**TASK:** Format every line of the entries below as a JSON list of strings, one string per line, with blank lines skipped. Leave the pictures out of the answer.

[START OF DATA FOR PROCESSING]

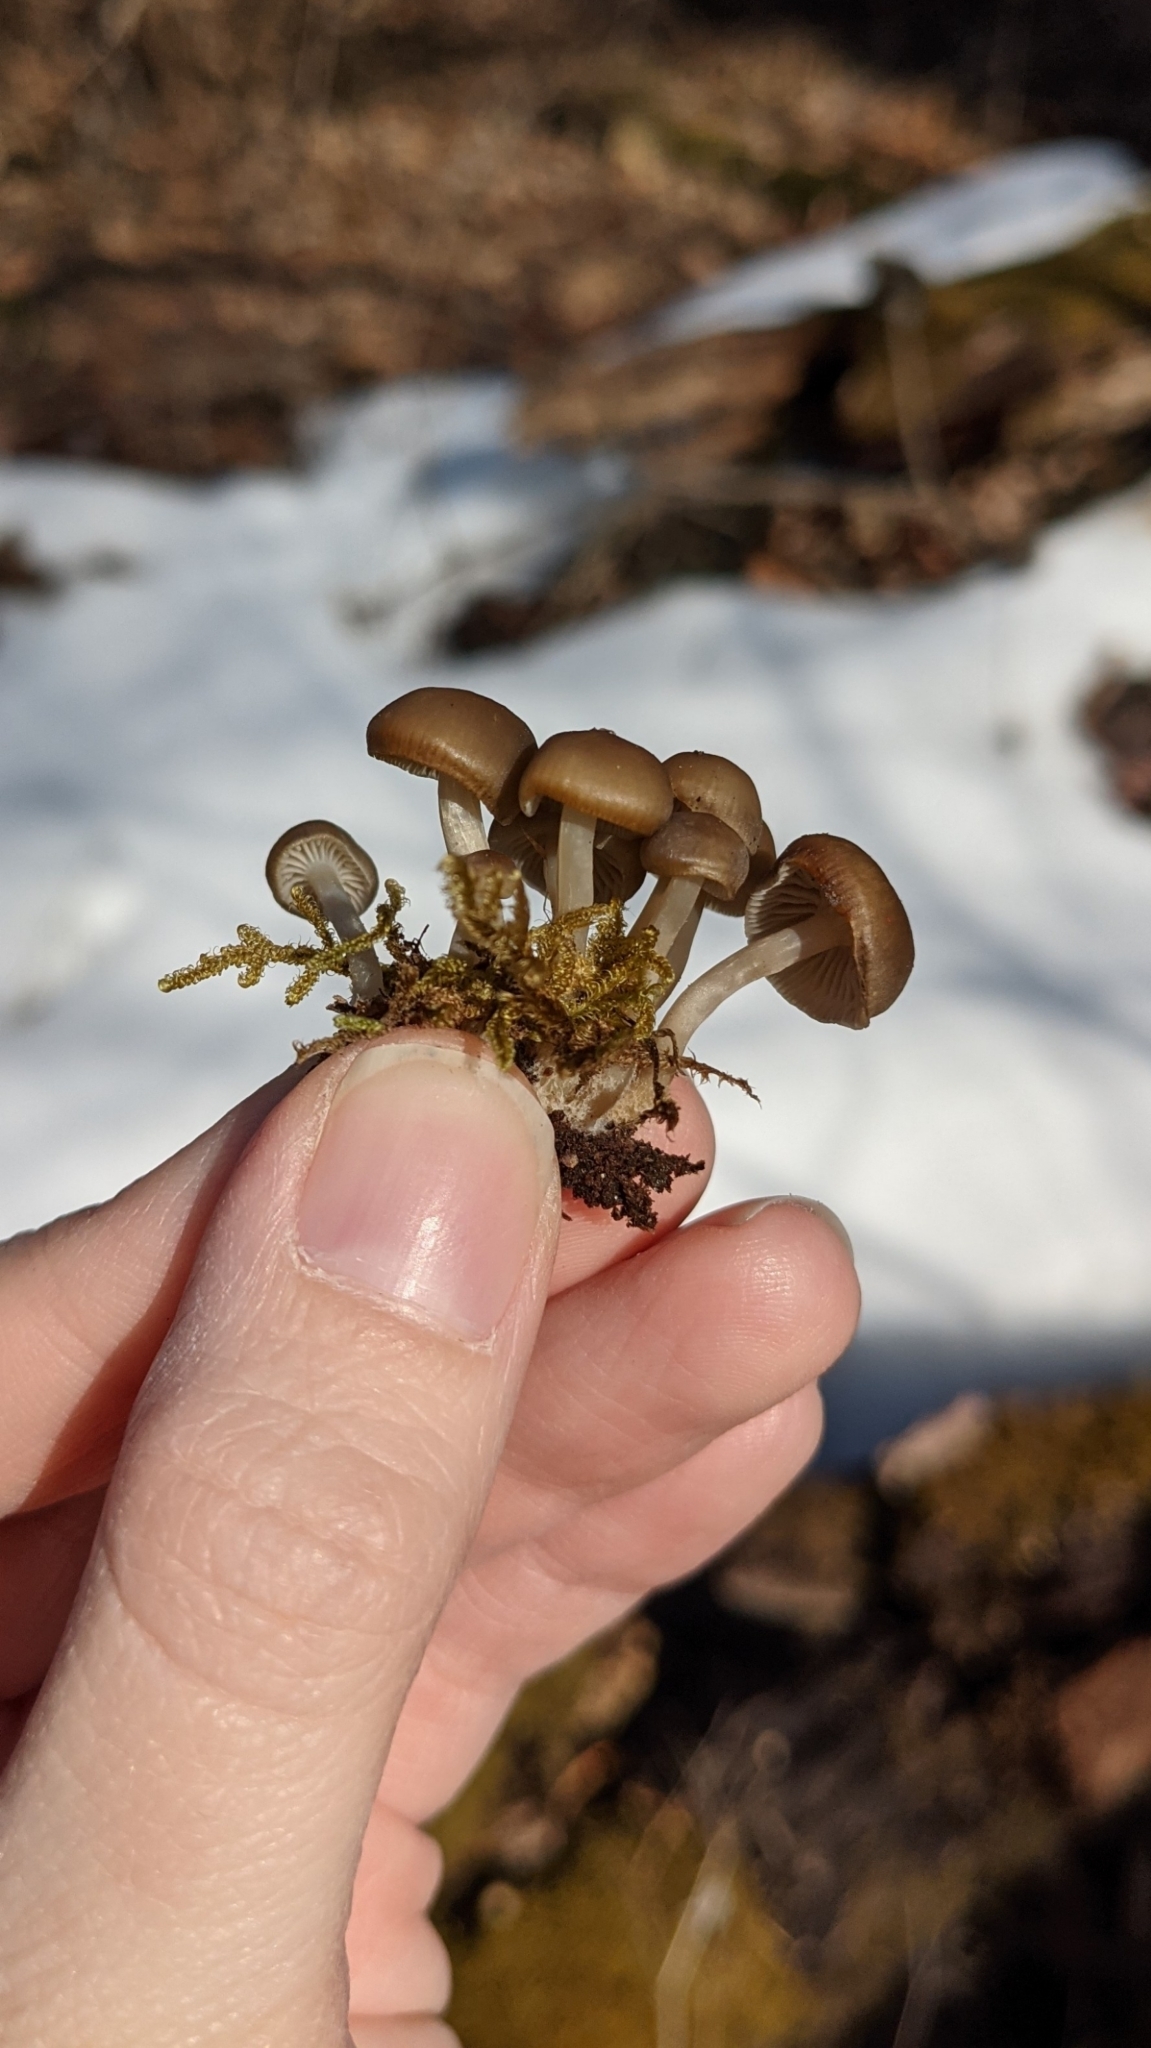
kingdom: Fungi
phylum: Basidiomycota
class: Agaricomycetes
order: Agaricales
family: Mycenaceae
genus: Mycena
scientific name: Mycena semivestipes
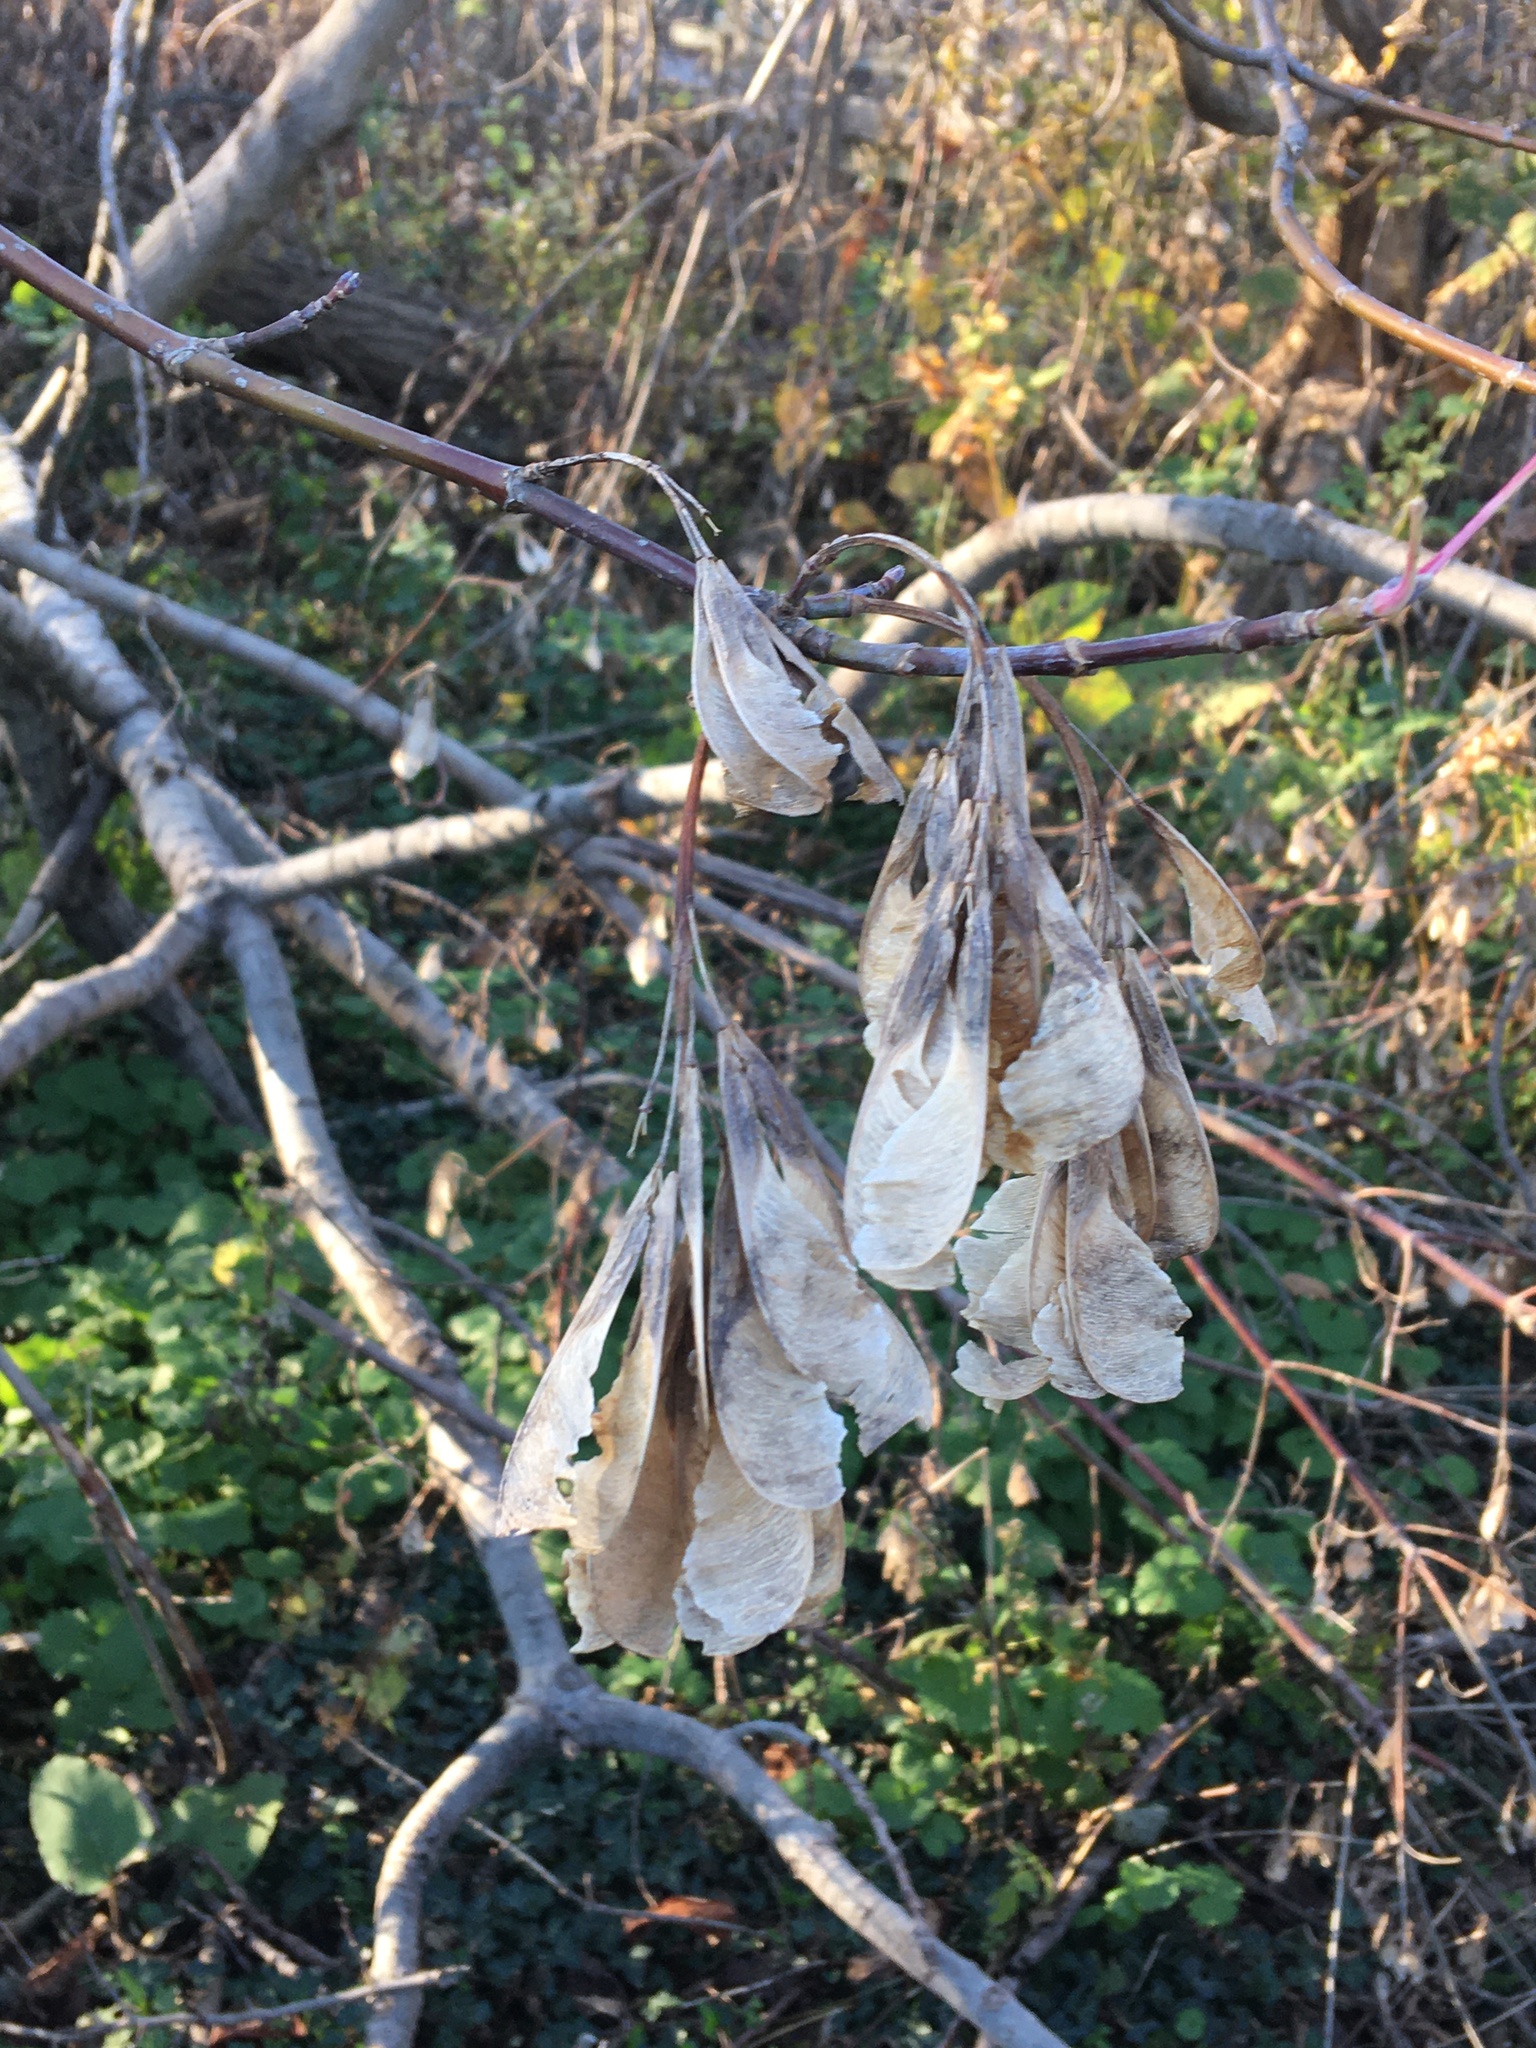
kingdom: Plantae
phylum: Tracheophyta
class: Magnoliopsida
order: Sapindales
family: Sapindaceae
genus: Acer
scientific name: Acer negundo
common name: Ashleaf maple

[END OF DATA FOR PROCESSING]

**EXERCISE RESPONSE:**
[
  "kingdom: Fungi",
  "phylum: Basidiomycota",
  "class: Agaricomycetes",
  "order: Agaricales",
  "family: Mycenaceae",
  "genus: Mycena",
  "scientific name: Mycena semivestipes",
  "kingdom: Plantae",
  "phylum: Tracheophyta",
  "class: Magnoliopsida",
  "order: Sapindales",
  "family: Sapindaceae",
  "genus: Acer",
  "scientific name: Acer negundo",
  "common name: Ashleaf maple"
]